37 大王命でも、門は開かない
翌朝、麟徳府の門前に、小室民部卿滋野朝臣通衡が現れた。
朝靄の中、黒塗りの牛車が止まる。周囲には大王府の官人と兵が控えている。数は多くない。だが、明らかに威圧のための随行だった。
滋野朝臣通衡は五十を過ぎた痩身の男である。細い目に油断のない光を宿していた。尚英に仕える民部卿であり、重税の実務を担ってきた官僚でもある。民からは嫌われているが、帳簿と法令には強い。
門番が槍を立てた。
「麟徳府へ何用か」
小室通衡は鼻を鳴らした。
「大王陛下の命である。門を開けよ」
門番は動かなかった。
「麒麟の自治権に属する府である。大王命というだけでは通せぬ。それこそ、明白な反逆の証拠でもない限りは」
滋野の顔が引きつる。
「何だと?」
書吏の福西も門の内側から現れた。昨夜、素王二人を受け入れる印章を震える手で押した男である。顔色は悪いが、声は意外にも落ち着いていた。
「迂闊に官吏を入れると、我々が麒麟に殺されますのでな。」
最後の一言は、冗談ではなく半ば本音だった。
小室は懐から紫紙の書状を取り出した。大王の璽が押されている。
「勅命であるぞ。これを読め!」
門番が受け取り、福西が横から覗く。
二人の顔が強張った。
「・・・素王二名の即時引き渡し?」
書吏の眉間に深い皺が刻まれる。
「さらに、次帥轟雷法濫用および麟徳府への無届集結につき、前田弘貴、佐藤綾子、華麟、杏麟、美凰、泰鳳の事情聴取を命ずる・・・。
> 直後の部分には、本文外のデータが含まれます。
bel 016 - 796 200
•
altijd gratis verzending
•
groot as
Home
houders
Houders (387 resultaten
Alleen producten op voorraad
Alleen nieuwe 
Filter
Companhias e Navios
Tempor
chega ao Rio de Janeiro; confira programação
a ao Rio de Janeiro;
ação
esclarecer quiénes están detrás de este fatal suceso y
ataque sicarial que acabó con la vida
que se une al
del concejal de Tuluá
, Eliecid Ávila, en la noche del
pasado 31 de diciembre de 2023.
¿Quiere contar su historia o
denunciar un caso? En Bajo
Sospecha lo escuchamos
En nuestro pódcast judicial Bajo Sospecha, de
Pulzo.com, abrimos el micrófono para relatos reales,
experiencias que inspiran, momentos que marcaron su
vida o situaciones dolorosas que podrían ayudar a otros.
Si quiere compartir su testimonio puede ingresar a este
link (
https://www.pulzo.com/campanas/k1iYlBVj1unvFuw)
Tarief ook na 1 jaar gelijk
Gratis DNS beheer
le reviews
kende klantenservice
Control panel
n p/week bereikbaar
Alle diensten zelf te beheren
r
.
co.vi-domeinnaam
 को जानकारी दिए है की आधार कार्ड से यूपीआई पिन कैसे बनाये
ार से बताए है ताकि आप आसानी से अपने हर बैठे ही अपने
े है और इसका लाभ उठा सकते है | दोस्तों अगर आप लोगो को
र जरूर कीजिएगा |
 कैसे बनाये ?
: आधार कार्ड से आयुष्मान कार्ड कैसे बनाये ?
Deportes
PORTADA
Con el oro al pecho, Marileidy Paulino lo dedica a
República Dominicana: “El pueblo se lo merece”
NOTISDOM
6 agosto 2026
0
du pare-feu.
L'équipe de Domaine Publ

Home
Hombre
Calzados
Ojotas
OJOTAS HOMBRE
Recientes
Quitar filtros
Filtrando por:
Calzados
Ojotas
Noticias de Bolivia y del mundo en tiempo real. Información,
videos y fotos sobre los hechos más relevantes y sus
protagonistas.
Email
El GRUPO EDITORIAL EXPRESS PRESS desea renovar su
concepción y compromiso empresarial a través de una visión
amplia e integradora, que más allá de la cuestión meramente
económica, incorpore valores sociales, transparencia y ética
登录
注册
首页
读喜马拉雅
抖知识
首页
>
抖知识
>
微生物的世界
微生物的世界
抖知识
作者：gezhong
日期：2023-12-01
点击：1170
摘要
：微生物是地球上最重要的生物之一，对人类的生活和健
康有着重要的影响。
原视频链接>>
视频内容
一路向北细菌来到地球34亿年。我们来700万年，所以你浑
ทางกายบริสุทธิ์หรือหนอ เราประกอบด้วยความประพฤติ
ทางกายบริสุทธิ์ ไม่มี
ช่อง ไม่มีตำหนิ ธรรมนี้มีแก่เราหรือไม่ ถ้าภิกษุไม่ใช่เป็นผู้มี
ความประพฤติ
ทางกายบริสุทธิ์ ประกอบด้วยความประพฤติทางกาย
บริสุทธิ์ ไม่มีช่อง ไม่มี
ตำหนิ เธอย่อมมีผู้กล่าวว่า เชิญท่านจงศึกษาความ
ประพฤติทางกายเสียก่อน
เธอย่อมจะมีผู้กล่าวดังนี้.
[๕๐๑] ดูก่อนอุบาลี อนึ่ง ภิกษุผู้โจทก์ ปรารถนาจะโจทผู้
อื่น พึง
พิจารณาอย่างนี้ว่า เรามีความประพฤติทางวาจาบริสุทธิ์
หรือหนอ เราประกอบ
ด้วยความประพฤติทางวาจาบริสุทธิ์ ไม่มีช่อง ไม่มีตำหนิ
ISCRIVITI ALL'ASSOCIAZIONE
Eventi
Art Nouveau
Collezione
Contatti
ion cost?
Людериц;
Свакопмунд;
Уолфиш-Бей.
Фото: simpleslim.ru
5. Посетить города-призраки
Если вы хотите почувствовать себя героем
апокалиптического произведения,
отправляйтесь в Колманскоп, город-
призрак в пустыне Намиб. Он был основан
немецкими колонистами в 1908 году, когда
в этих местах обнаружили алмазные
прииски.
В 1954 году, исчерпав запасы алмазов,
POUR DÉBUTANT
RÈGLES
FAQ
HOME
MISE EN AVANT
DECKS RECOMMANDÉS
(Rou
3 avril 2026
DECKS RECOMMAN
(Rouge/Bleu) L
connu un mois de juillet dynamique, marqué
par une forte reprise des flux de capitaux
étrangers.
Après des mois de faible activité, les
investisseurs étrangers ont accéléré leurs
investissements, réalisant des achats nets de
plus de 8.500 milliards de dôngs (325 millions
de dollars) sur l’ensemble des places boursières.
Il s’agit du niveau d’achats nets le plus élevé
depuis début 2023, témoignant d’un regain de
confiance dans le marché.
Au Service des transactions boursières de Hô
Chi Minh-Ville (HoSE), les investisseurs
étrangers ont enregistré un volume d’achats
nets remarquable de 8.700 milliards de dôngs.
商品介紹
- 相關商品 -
」
小室はにたりと笑った。
「理解したか。昨日の件は明確な法令違反だ。大逆の疑いで大王府への出頭を命じる。素王二名が、異なる麒麟・鳳凰を伴って合流し、次帥法を用いて山地を破壊した。しかも瘴珠を回収しながら、王宮へ報告せず麟徳府へ逃げ込んだ。これは大王国の統治秩序を揺るがす行為だ。」
門番は書状と小室の顔を交互に見た。
そして、静かに言った。
「通せぬ。」
小室の笑みが消える。
「・・・何だと?」
門番は槍を地面に突き立て、姿勢を正した。
「法に照らせば、素王は異世界より召喚された時点で純仙である。聖別によって純仙となるのではない。さらに前田弘貴様は華麟様と美凰様から、佐藤綾子様は杏麟様と泰鳳様から、主君としての聖別を受けている。麟徳府に保護された素王を、大逆の証拠なく引き渡すことは、麟徳府の自治権を侵すことになる。」
福西が続ける。
「それは大王といえど単独では行えません。法皇の裁可が要ります。」
滋野は歯噛みした。
「聖別の政治的承認は済んでおらぬ。」
「それは法皇庁の判断を仰ぐべき案件です。」
「次帥法の濫用はどうする?」
「重大な問題であることは認めます。」
書吏の声は震えていたが、退かなかった。
「しかし、魔瘴雲の接近と瘴珠の発見という緊急事情がありました。この件は大王府だけでなく、法皇庁、術部、ならびに麒麟・鳳凰・四神に関わる儀礼上の判断を要します。」
小室は一歩詰め寄った。
しかし門番の背後で、もう一人の門衛が術式の構えを取っているのを見て足が止まった。
「覚えておれ。これは大王命だぞ?」
福西は冷めた声で言った。
「お引き取りを。それと、この件は法皇庁に報告させていただく。」
滋野は顔を紫色にして踵を返した。
黒塗りの車が朝靄の中へ消える。兵たちも続いた。
門が閉じると同時に、書吏・福西はその場にへたり込んだ。
「俺の人生、やっぱり終わった・・・。」
門番は小さく言った。
「カッコ良かったですよ。」
「褒められても寿命は戻りません。」